Fredrick Gogo slides a malaria sample under the microscope at Lumumba Sub-County Hospital in Kisumu, his careful eye searching for the parasites that once filled these wards with desperately ill children. Since 2019, when the malaria vaccine rollout began in this western Kenyan county, the story in those wards has fundamentally shifted. The change is not a cure-all—it is something more nuanced and equally hopeful: a turning point that has already saved lives while revealing what sustaining that progress will require.
For Lilyana Dayo, Kisumu County Malaria Control Coordinator, the evidence is written in empty beds and lighter caseloads. "The difference between now and before 2019 is clear," she says. "We are seeing far fewer children admitted with severe malaria. The vaccine has played a major role in reducing hospitalisations and saving lives." Hospital wards that once struggled with the weight of critically ill children now see significantly fewer severe cases. That shift is measurable, real, and a testament to what coordinated public health action can achieve.

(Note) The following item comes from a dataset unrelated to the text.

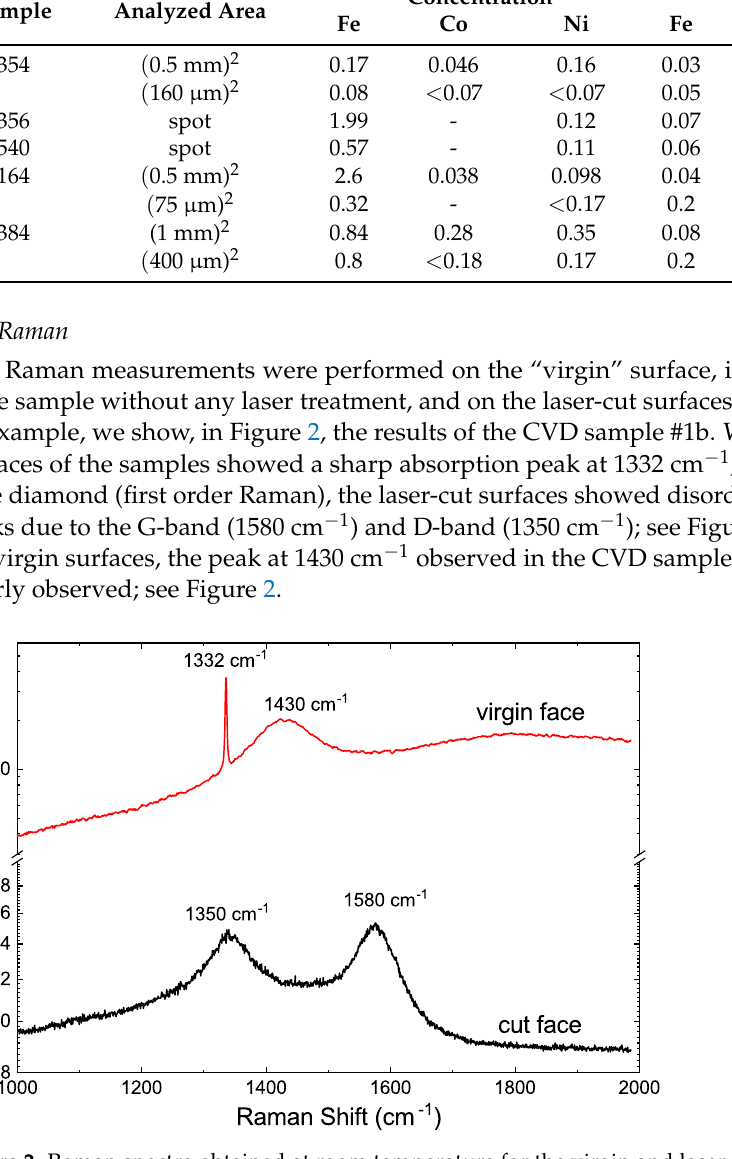
Figure 2. Raman spectra obtained at room temperature for the virgin and laser-cut faces of the CVD sample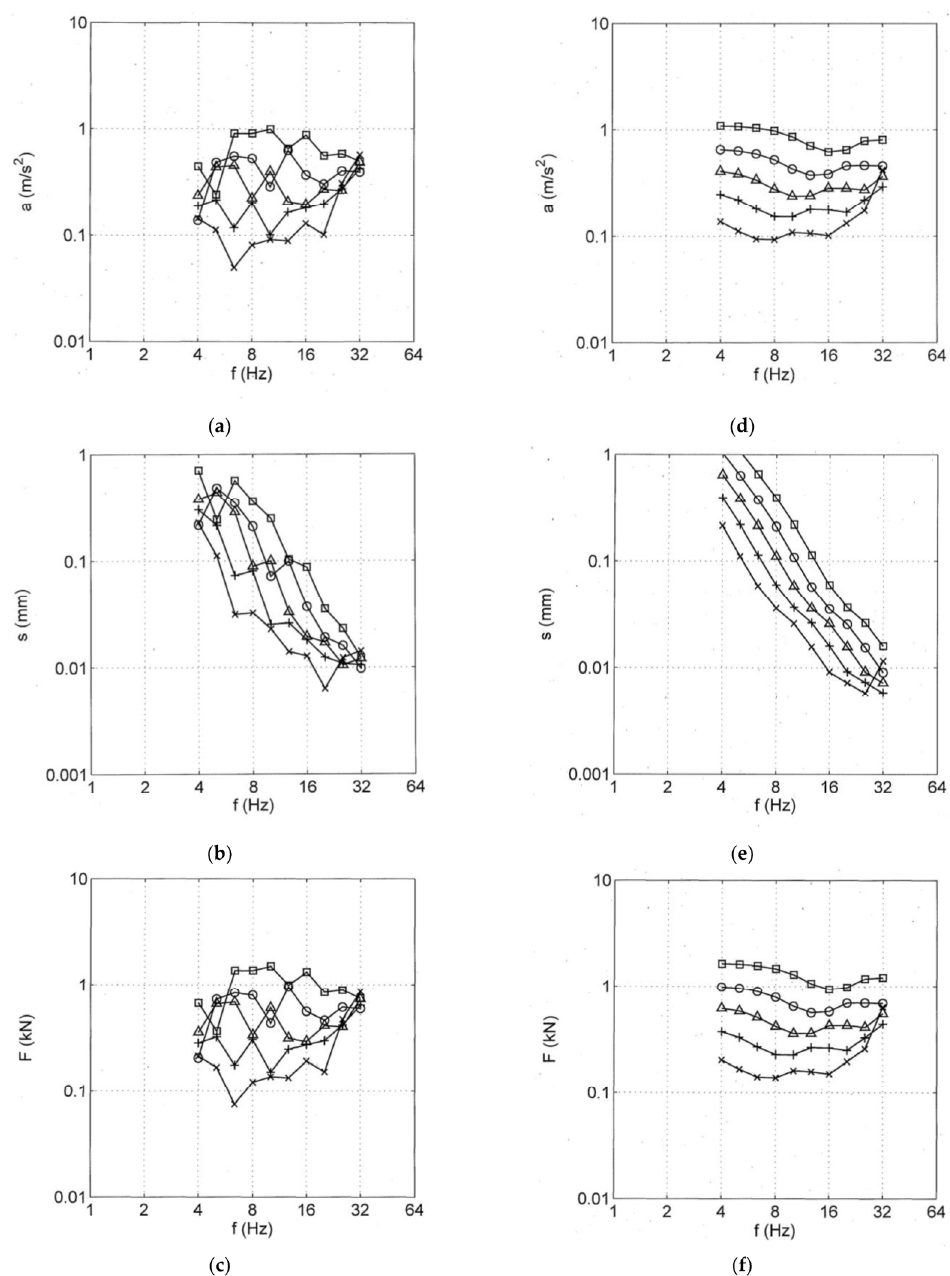
Figure 8. Measured ( a – c ) and calculated ( d – f ) vehicle–track interactions at site W for train speeds v T = □ 160, ○ 125, ∆ 100, + 80, and × 63 km/h; wheelset acceleration ( a , d ), effective irregularities ( b , e ), dynamic axle loads ( c , f ).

Yet experts across Kisumu's health system are careful not to declare victory. They know from years of malaria control work that the vaccine is not a standalone solution. Its success is tethered to the systems and practices that have long underpinned malaria prevention: insecticide-treated bed nets, indoor residual spraying, prompt diagnosis and treatment access, and the day-to-day work of communities understanding their own role in stopping transmission. The vaccine amplifies these efforts; it does not replace them.
This distinction matters because it frames the real challenge ahead. Kisumu achieved a measurable reduction in severe childhood malaria because multiple interventions aligned. The vaccine arrived as part of a broader prevention ecosystem. But ecosystems are fragile. They depend on sustained funding, continued healthcare access, and communities staying engaged. They can falter if attention wanes or resources shift elsewhere.
What Kisumu has demonstrated is that malaria is no longer inevitable for the children in its wards—but it is also not yet conquered. The vaccine represents a powerful new tool that has already reduced hospitalization and saved young lives. The task now is to hold that ground while building toward something more: a system robust enough that every child, regardless of where they are born, has access to prevention, diagnosis, and treatment.
The health workers at Lumumba Sub-County Hospital and across Kisumu County understand this. They see both the progress and the fragility. They know the vaccine has changed what is possible, but also that possibility must be protected through continued investment, community partnership, and a commitment to the prevention strategies that make vaccines work. In that balance—between celebrating what has been won and remaining vigilant about what it takes to keep winning—lies the real story of malaria control in Kenya today.